On the other hand, children with NMD types 2 and 3 who do not use ventilators and who achieve MIE-exsufflation flows (MIE-EF) of 150 L/min or greater can safely have their tubes removed and MIE should effectively expulse airway secretions when necessary. For children using sleep TMV, who may require post-decannulation sleep NVS, the clinician must be certain that the child will be cooperative with it once the tube is out. If the child has paradoxical breathing, this will be necessary; otherwise, as long as the VC is over ~150 mL for a small child and 200 mL for an older child, it might be best to leave the child off of TMV for one night and study EtCO2 and O2 sat.

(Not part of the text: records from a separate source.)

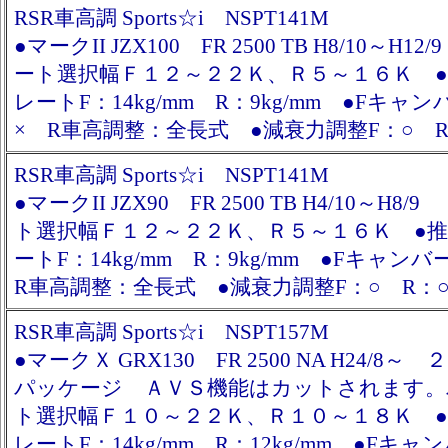
RSR車高調 Sports☆i NSPT141M
●マークII JZX100 FR 2500 TB H8/10～H
ート選択幅Ｆ１２～２２Ｋ、Ｒ５～１６Ｋ 
レートF：14kg/mm R：9kg/mm ●Fキャ
× R車高調整：全長式 ●減衰力調整F：○ R
RSR車高調 Sports☆i NSPT141M
●マークII JZX90 FR 2500 TB H4/10～H
ト選択幅Ｆ１２～２２Ｋ、Ｒ５～１６Ｋ ●
ートF：14kg/mm R：9kg/mm ●Fキャ
R車高調整：全長式 ●減衰力調整F：○ R：
RSR車高調 Sports☆i NSPT157M
●マークＸ GRX130 FR 2500 NA H24/8
パッケージ ＡＶＳ機能はカットされます。
ト選択幅Ｆ１０～２２Ｋ、Ｒ１０～１８Ｋ 
レートF：14kg/mm R：12kg/mm ●Fキ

Children without paradoxical breathing with VCs over 250 mL, unless grossly obese or scoliotic, are likely to be completely weanable. CTMV dependent children who are not weanable should not be evaluated for decannulation until over age 12 when they may be less frightened and more cooperative. The steps for decannulation of children who use NVS are the same as for adults:


  1. Switch to a cuffless, fenestrated tube.

  2. Use nasal NVS with the tube capped for at least one week.

  3. Decannulate.


Our New Jersey "Center for Noninvasive Respiratory Management" have reported decannulating 43 patients with myopathies other than DMD, most of which were done in the outpatient setting, despite 32 having no ventilator-free breathing ability (JBCV232).